Après avoir caricaturé, critiqué, moqué, l’encadrement des loyers proposé par François Hollande, voilà que Nicolas Sarkozy fait sienne cette idée.
Dans une interview à paraître la semaine prochaine dans l’hebdomadaire Femme Actuelle, le candidat UMP se dit favorable à un système d’encadrement des loyers semblable au système en vigueur en Allemagne, affirme l’agence de presse Reuters dans une dépêche publiée mercredi soir.
Outre-Rhin, il existe un «miroir des loyers» autrement dit une banque de données qui permet de connaître les loyers de marché dans la plupart des villes du pays.
Si un propriétaire abuse en louant son logement plus de 20% au-dessus des prix du marché local, le locataire peut exercer un recours devant un tribunal pour obtenir un réajustement à la baisse.
Interrogé sur ce système par Femme Actuelle, Nicolas Sarkozy répond: «C’est une bonne idée.
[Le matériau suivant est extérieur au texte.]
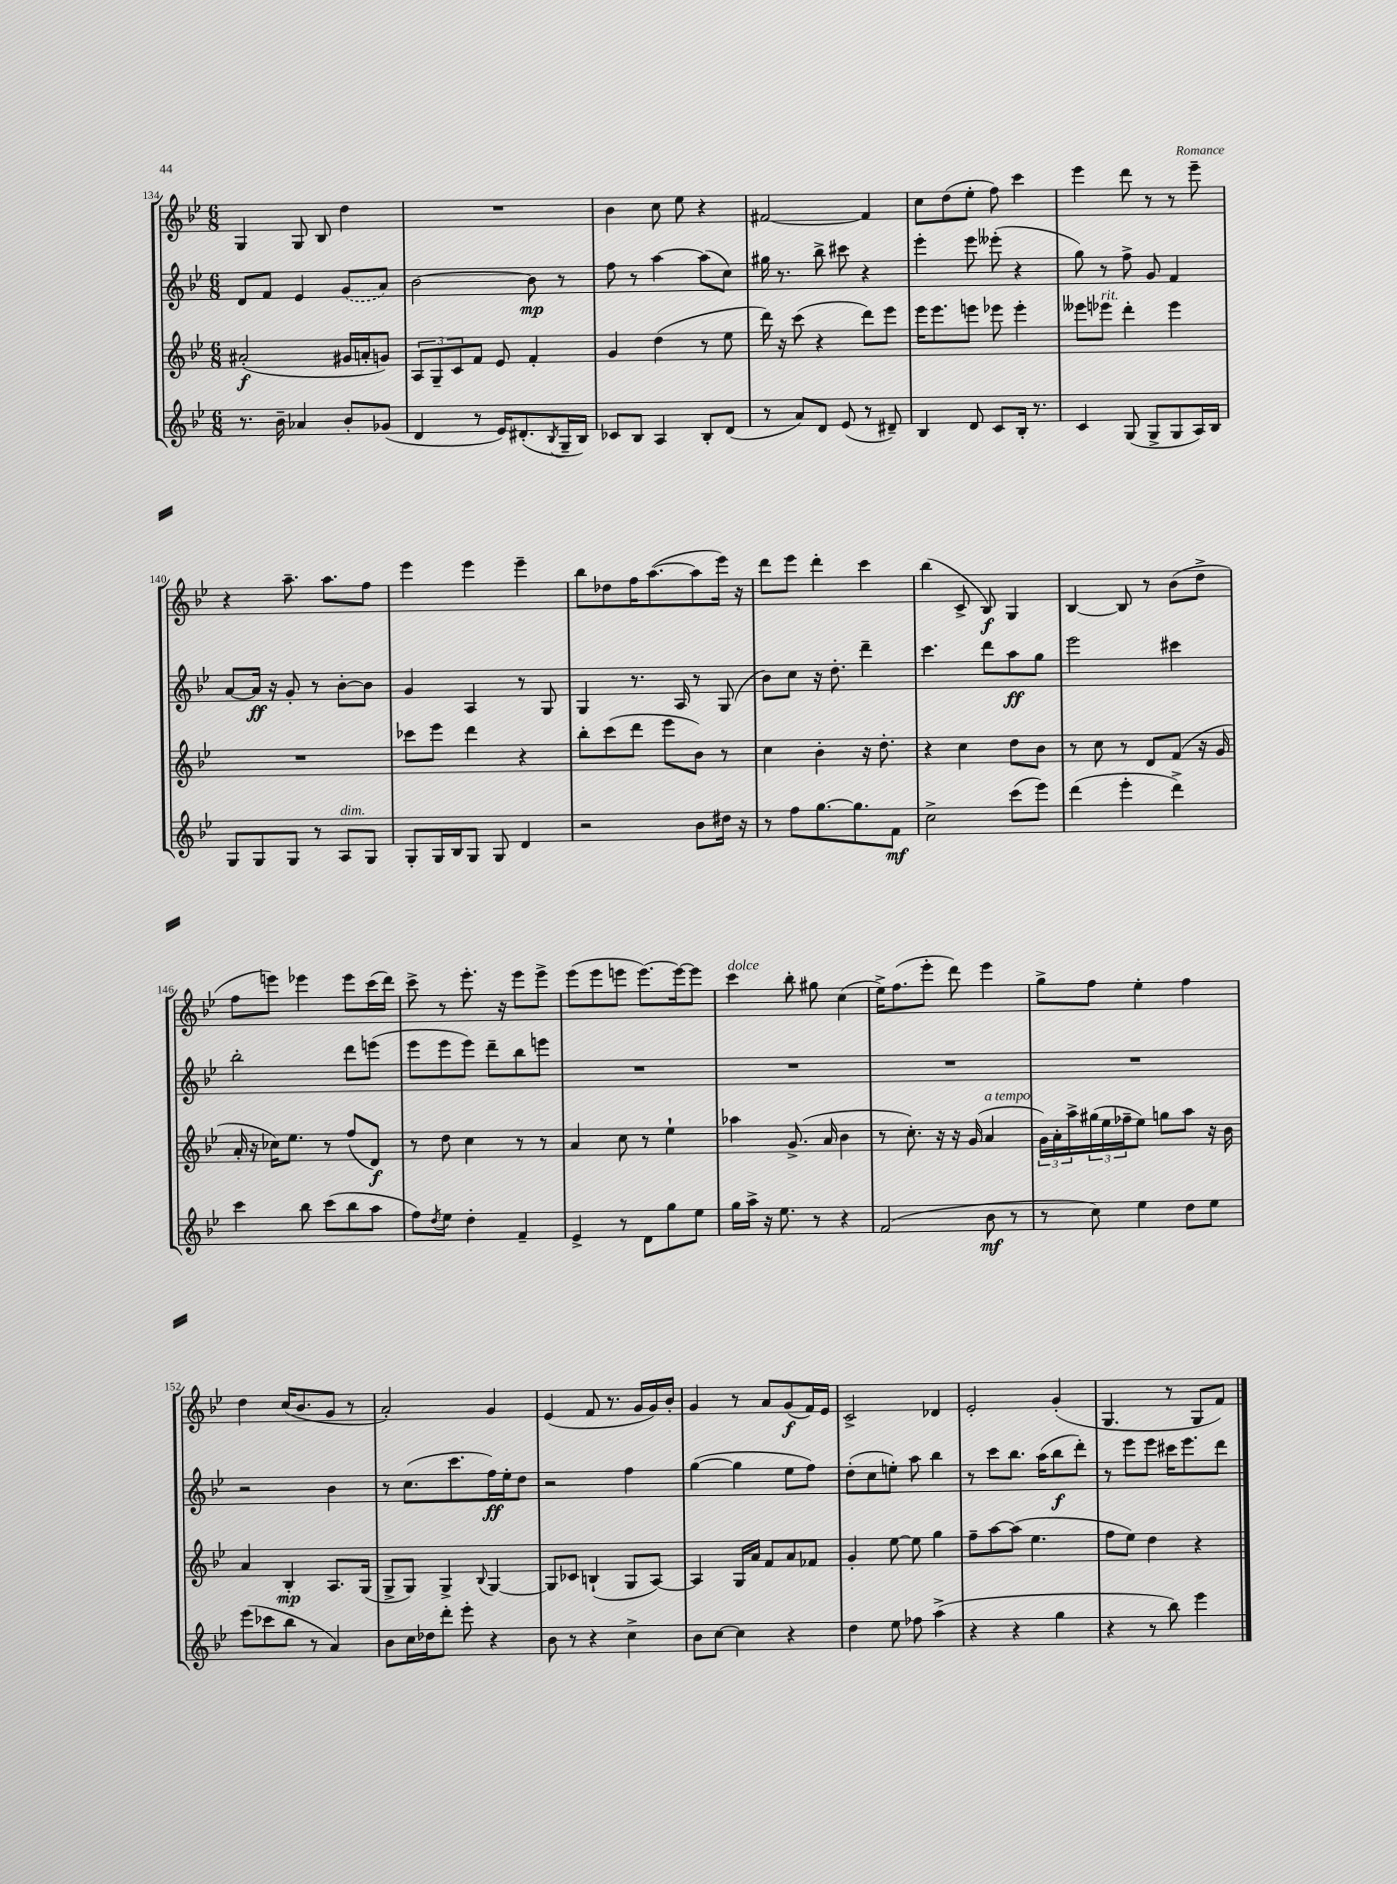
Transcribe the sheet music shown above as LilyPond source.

<<
\new StaffGroup <<
\new Staff = "s0" {
    \clef treble \key bes \major \numericTimeSignature \time 6/8
    g4 g8 bes8 d''4 |
    R2. |
    bes'4 c''8 ees''8 r4 |
    fis'2~ fis'4 |
    c''8 d''8( ees''8-. f''8) c'''4 |
    ees'''4 d'''8 r8 r8 ees'''8-- |
    r4 a''8.-- a''8. f''8 |
    ees'''4 ees'''4 ees'''4-- |
    bes''8 des''8 f''16 a''8.~( a''8 ees'''16) r16 |
    d'''8 ees'''8 d'''4-. c'''4 |
    bes''4( c'8-> bes8\f) g4 |
    bes4~ bes8 r8 bes'8( d''8-> |
    f''8 e'''8) ees'''4 ees'''8 c'''16( d'''16) |
    c'''8-> r8 ees'''8.-. r16 ees'''8 ees'''8-> |
    ees'''8( ees'''8 e'''8 e'''8.~) e'''16~ e'''8 |
    c'''4^\markup { \italic "dolce" } bes''8-. gis''8 c''4( |
    ees''16->) f''8.( ees'''8-. d'''8) ees'''4 |
    g''8-> f''8 ees''4-. f''4 |
    d''4 c''16( bes'8. g'8 r8 |
    a'2-.) g'4 |
    ees'4( f'8 r8. g'16 g'16) bes'16-. |
    g'4 r8 a'8 g'8\f( f'16) ees'16 |
    c'2-> des'4 |
    ees'2-. g'4-.( |
    g4. r8 g8 f'8) \bar "|." |
}
\new Staff = "s1" {
    \clef treble \key bes \major \numericTimeSignature \time 6/8
    d'8 f'8 ees'4 \once \slurDashed g'8( a'8) |
    bes'2~ bes'8\mp r8 |
    f''8 r8 a''4~ a''8( c''8) |
    gis''16 r8. bes''8-> cis'''8 r4 |
    ees'''4-. ees'''8 eeses'''8-.( r4 |
    g''8) r8 f''8-> g'8 f'4 |
    a'8~ a'16\ff r16 g'8-. r8 bes'8~-. bes'8 |
    g'4 a4 r8 g8 |
    g4 r8. a16 r8 g8( |
    bes'8) c''8 r16 d''8.-. d'''4-- |
    c'''4. d'''8 a''8\ff g''8 |
    ees'''2 cis'''4 |
    bes''2-. d'''8 e'''8( |
    ees'''8 ees'''8 ees'''8) d'''8-- bes''8 e'''8 |
    R2. |
    R2. |
    R2. |
    R2. |
    r2 bes'4 |
    r8 c''8.( c'''8. f''16\ff) ees''16-. d''8 |
    r2 f''4 |
    g''4~( g''4 ees''8 f''8) |
    d''8-.( c''8 e''8-.) a''8 bes''4 |
    r8 c'''8 bes''8. a''16( bes''8\f d'''8-.) |
    r8 ees'''8 ees'''8 cis'''16 ees'''8. d'''8 \bar "|." |
}
\new Staff = "s2" {
    \clef treble \key bes \major \numericTimeSignature \time 6/8
    ais'2-.\f( gis'16 a'16-. g'8) |
    \tuplet 3/2 { a8 g8-- c'8 } f'8 ees'8 f'4-. |
    g'4 d''4( r8 ees''8 |
    d'''16) r16 c'''8( r4 d'''8) ees'''8 |
    ees'''16 ees'''8. e'''8 ees'''8 ees'''4-. |
    eeses'''8 ees'''8^\markup { \italic "rit." } d'''4-. ees'''4 |
    R2. |
    ces'''8 ees'''8 d'''4 r4 |
    bes''8-. c'''8( d'''8 ees'''8 bes'8) r8 |
    c''4 bes'4-. r16 d''8.-. |
    r4 c''4 d''8 bes'8 |
    r8 c''8 r8 d'8 f'8( r16 g'16 |
    a'16-. r16 ces''16) ees''8. r8 f''8( d'8\f) |
    r8 d''8 c''4 r8 r8 |
    a'4 c''8 r8 ees''4-! |
    aes''4 g'8.->( a'16 bes'4 |
    r8 c''8.-.) r16 r16 g'16( a'4^\markup { \italic "a tempo" } |
    \tuplet 3/2 { g'16) a'16-. a''16-> } \tuplet 3/2 { gis''16( ees''16 fes''16-- } ees''8) g''8 a''8 r16 bes'16 |
    a'4 bes4-.\mp a8. g16( |
    g8-> g8) g4-> \appoggiatura { bes8 } g4~ |
    g8 ces'8 b4-!( g8 a8~) |
    a4 g16 a'16 f'8 a'8 fes'8 |
    g'4-. ees''8~ ees''8 g''4 |
    f''8-- a''8~ a''8( ees''4. |
    f''8 ees''8) d''4 r4 \bar "|." |
}
\new Staff = "s3" {
    \clef treble \key bes \major \numericTimeSignature \time 6/8
    r8. bes'16-- aes'4 bes'8-. ges'8( |
    d'4 r8 ees'16) dis'8.-.( \acciaccatura { bes8 } g16-- bes16) |
    ces'8 bes8 a4 bes8-. d'8( |
    r8 a'8) d'8 ees'8( r8 dis'8--) |
    bes4 d'8 c'8 bes16-. r8. |
    c'4 g8( g8-> g8 a16) bes16 |
    g8 g8 g8 r8 a8^\markup { \italic "dim." } g8 |
    g8-. g16 bes16 g8 g8 d'4 |
    r2 bes'8 dis''16 r16 |
    r8 f''8 g''8.~ g''8. f'8\mf |
    c''2-> c'''8( ees'''8) |
    d'''4( ees'''4-. d'''4->) |
    c'''4 bes''8 c'''8( bes''8 a''8 |
    f''8) \acciaccatura { d''8 } ees''8 d''4-. f'4-- |
    ees'4-> r8 d'8 g''8 ees''8 |
    g''16 a''16-> r16 ees''8. r8 r4 |
    f'2( bes'8\mf r8 |
    r8 c''8) ees''4 d''8 ees''8 |
    ees'''8( ces'''8 bes''8 r8 a'4) |
    bes'8 c''16 des''16 d'''8-. ees'''8-. r4 |
    bes'8 r8 r4 c''4-> |
    bes'8 c''8~ c''4 r4 |
    d''4 ees''8 fes''8 a''4->( |
    r4 r4 g''4 |
    r4 r8 bes''8) ees'''4 \bar "|." |
}
>>
>>
\layout { \context { \Score currentBarNumber = #134 } }
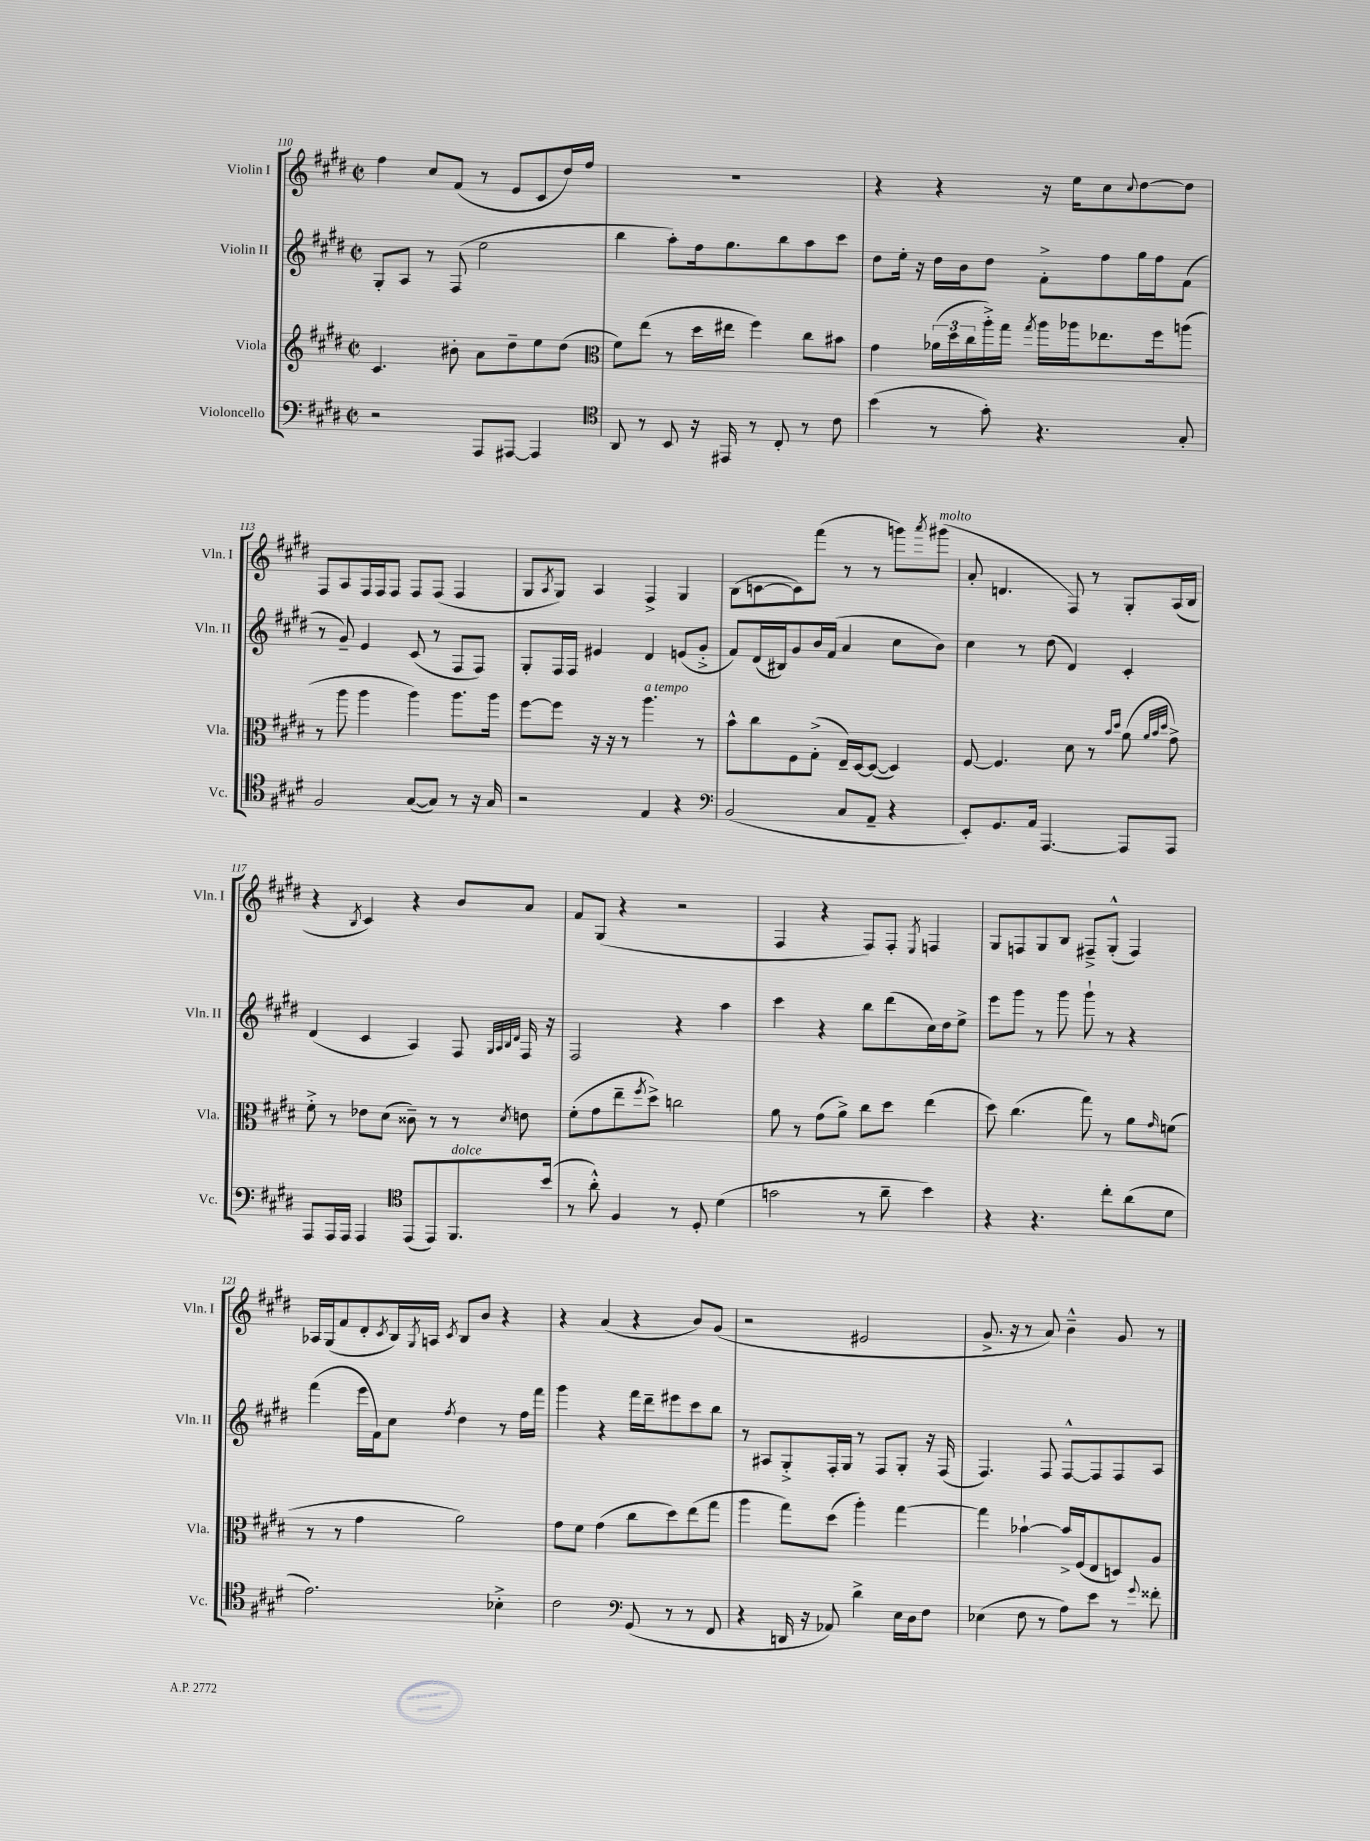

Il ne s’agit pas de bloquer les loyers mais bien d’un encadrement. Je l’appliquerai.»
Le 29 janvier, en direct sur neuf chaînes de télévision, il disait exactement le contraire. «Si on fait l’encadrement des loyers, c’est très simple: plus personne ne louera et plus personne ne construira. C’est exactement le contraire de ce qu’il faut faire. Cela n’a marché nulle part, même à l’époque de l’Union soviétique».
Hollande ironise
Invité jeudi par la rédaction de Libération comme d’autres candidats à l’élection présidentielle, François Hollande a ironisé sur ce retournement. « Je suis heureux de voir que sous la pression il arrive à un modèle qu’il décriait hier. Je ne me plains pas d’avoir eu raison le premier ».
L’encadrement voulu par candidat socialiste pour contenir la flambée des loyers à la relocation (quand le locataire change) s’inspire précisément du système allemand.
Dans les zones tendues (Paris-Ile-de-France, littoral méditerranéen, le Genevois français…) il y aura des références de loyers, ville par ville, ou même quartier par quartier s’agissant des grandes métropoles.
Ces références serviront à fixer le montant maximum du loyer lors de la signature d’un nouveau bail.
Si dans un quartier, le loyer moyen de marché est de 20 euros le mètre carré par exemple, les logements proposés à la location dans le même secteur ne pourront pas dépasser ce montant.
Ce qui veut dire que les logements remis sur le marché et loués (jusque-là) plus chers devront baisser (ce mécanisme ne s’appliquera qu’aux nouveaux baux, il n’y aura pas de rétroactivité pour les baux en cours).
A l’inverse, des logements loués jusque-là à très bas prix, par exemple à des personnes âgées qui s’en vont, pourront être augmentés jusqu’au plafond.
L’encadrement de Hollande va plus loin que le système allemand, puisqu’il fixe un plafond maximum. Mais c’est bien la moyenne du marché qui sert de référence. Nicolas Sarkozy ne va pas jusque-là.
Interrogé par Libération, René Dutrey, conseiller de Paris (EE-LV) et auteur d’un des rares rapports sur l’encadrement des loyers, se dit sidéré. «Depuis trente ans, la droite française a toujours prôné un marché libre du logement considérant qu’il finirait par réguler les choses, souligne l’élu parisien. Or force est de constater que le secteur du logement s’est financiarisé et qu’il est devenu une machine à exclure les populations les plus modestes mais aussi les couches moyennes dans les grandes villes.»
Egalement contacté par Libération, le ministre du Logement, Benoist Apparu, lui aussi très critique jusqu’ici sur l’encadrement des loyers, esquive. «Nicolas Sarkozy, dit que le modèle allemand de miroir des loyers est transposable en France. Mais cela n’a rien à voir avec ce que propose François Hollande qui veut baisser les loyers de 20%.»
En fait le ministre du Logement minimise le retournement de veste de Nicolas Sarkozy, et caricature le projet de François Hollande.
Dans son rapport sur l’encadrement des loyers, René Dutrey préconise une mesure forte dans les quartiers où la spéculation bat son plein, où les loyers sont au zénith. Dans ces secteurs il propose de procéder à une baisse de 20% du loyer plafond autorisé pour calmer la fièvre. Mais cela serait limité à quelques zones.
Une idée reprise dans une proposition de loi du PS et qui permet à Benoist Apparu de caricaturer l’encadrement proposé par Hollande, laissant entendre qu’il veut baisser les loyers de 20% partout.